**Problem to work on:**
Return all entries precisely as they stand, without the images.

**Given data:**
┄┄┄┄┄┄┄┄┄┄

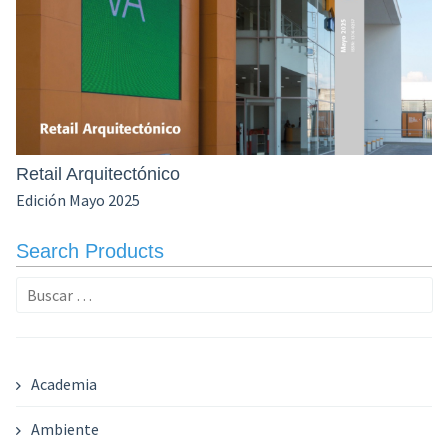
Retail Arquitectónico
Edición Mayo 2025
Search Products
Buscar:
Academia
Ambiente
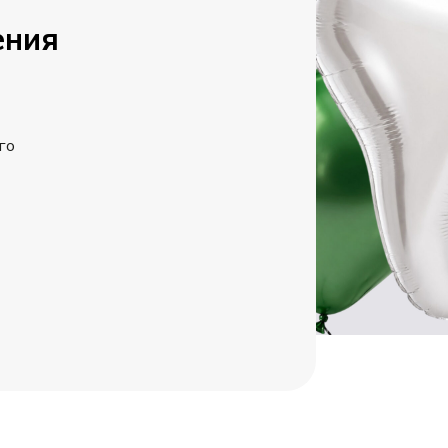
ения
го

┄┄┄┄┄┄┄┄┄┄

**Answer to this task:**
Retail Arquitectónico
Edición Mayo 2025
Search Products
Buscar:
Academia
Ambiente
ения
го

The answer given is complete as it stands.